I found out about it right here on July 10.

(July 10, 2012) Important Notice - Security Breach - Update Your Password - Click for Details

 

[dautley]

Where did you get that it was a "known exploit"? All I have seen said that they know how it was done, and remidied that exploit immediately.

From the OP:

A press release on slashdot.org said it was a known exploit:
"Phandroid's AndroidForums.com has been hacked. The database that powers the site was compromised and more than one million user account details were stolen. If you use the forum, make sure to change your password ASAP. From the article: 'Phandroid has revealed that its Android Forums website was hacked this week using a known exploit. The data that was accessed includes usernames, e-mail addresses, hashed passwords, registration IP addresses, and other less-critical forum-related information. At the time of writing, the forum listed 1,034,235 members.'"

And to be honest it could have been up to a day before we were notified, Phases own words:
"I have some unfortunate news to pass along. Yesterday I was informed by our sever/developer team that the server hosting androidforums.com was compromised"

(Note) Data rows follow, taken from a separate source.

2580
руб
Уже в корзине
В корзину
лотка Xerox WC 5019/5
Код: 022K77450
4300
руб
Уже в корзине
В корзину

Just passing that along because you asked.

 

[El Presidente]

A press release on slashdot.org said it was a known exploit:
"Phandroid's AndroidForums.com has been hacked. The database that powers the site was compromised and more than one million user account details were stolen. If you use the forum, make sure to change your password ASAP. From the article: 'Phandroid has revealed that its Android Forums website was hacked this week using a known exploit. The data that was accessed includes usernames, e-mail addresses, hashed passwords, registration IP addresses, and other less-critical forum-related information. At the time of writing, the forum listed 1,034,235 members.'"

I don't know where they've got that from because Phases doesn't mention "known exploit" in any of the edits.

 

[Xyro]

The original post has been edited. At one point it specifically stated "unknown intruders using a known exploit". Believe who you will, but the original statement has been posted around the Web.

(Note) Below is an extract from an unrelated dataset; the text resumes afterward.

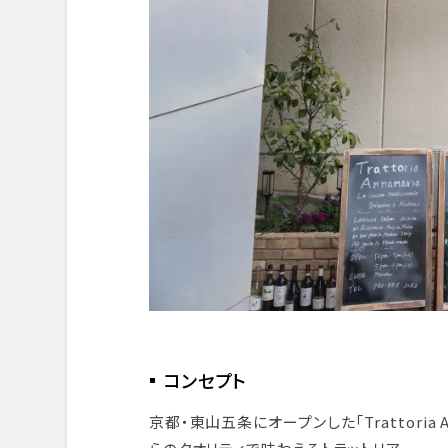
コンセプト
京都・東山五条にオープンした「Trattoria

I found that slashdot article you said that you read, which includes the exact quote you mentioned. They took that quote from a zdnet article, which cites its source as our Phandroid article, which quotes Phases' post in its entirety as you see it now. Clearly zdnet have misrepresented the situation.

Having checked the edit log on Phases' post, that paragaph has not been edited whatsoever since the first draft.

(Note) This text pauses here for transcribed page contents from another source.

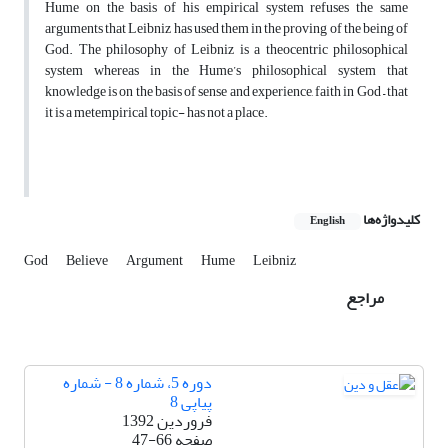
Hume on the basis of his empirical system refuses the same
arguments that Leibniz has used them in the proving of the being of
God. The philosophy of Leibniz is a theocentric philosophical
system whereas in the Hume’s philosophical system that
knowledge is on the basis of sense and experience, faith in God – that
it is a metempirical topic- has not a place.
کلیدواژه‌ها
English
God
Believe
Argument
Hume
Leibniz
مراجع
دوره 5، شماره 8 - شماره
پیاپی 8
فروردین 1392
صفحه
47-66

It's an unfortunate situation, certainly. And I'm pretty annoyed too, to be honest (don't forget, I'm not being paid to be biassed here, nor being paid whatsoever ). But please, lets not misrepresent the situation by believing a third hand account of the problem rather than the quote from the site's administrator.

 

[dautley]

But please, lets not misrepresent the situation by believing a third hand account of the problem rather than the quote from the site's administrator.

I 100% agree! Just passing along what's out there so the staff knows where some of the posts in this thread are coming from.

 

[Phases]

I never said known exploit. That's a fact. Not sure where it came from but it didn't come from me.

As for the rest of the feedback - well, it is appreciated and understood, but I need to talk with others on the team about this one before I give a proper response.

Thanks..

 

[DosDawg]

well its unfortunate that you guys have to spend your time on such events. seems that as long as there is an available internet connection, we are forced to deal with such nuisances in our environments.

loved the thorough post of the notification, and you guys do a great job with the information you provide on this site, and are very effective with handling all posts and requests.

I am a fan of this site.

 

[GirlFriday]

Thank you for the notification and quick response. Unfortunately these things happen. There is no such thing as a hacker proof site. I'm sorry there are so many lazy people on this site though. This thread would be only half as long if it weren't for the people who couldn't be bothered to read through the thread or search and asked "are passwords salted and/or hashed" over and over and who reported the "x amount of attempts to log in to my account what gives?" OVER and OVER. You admins must have the patience of saints to put up with it.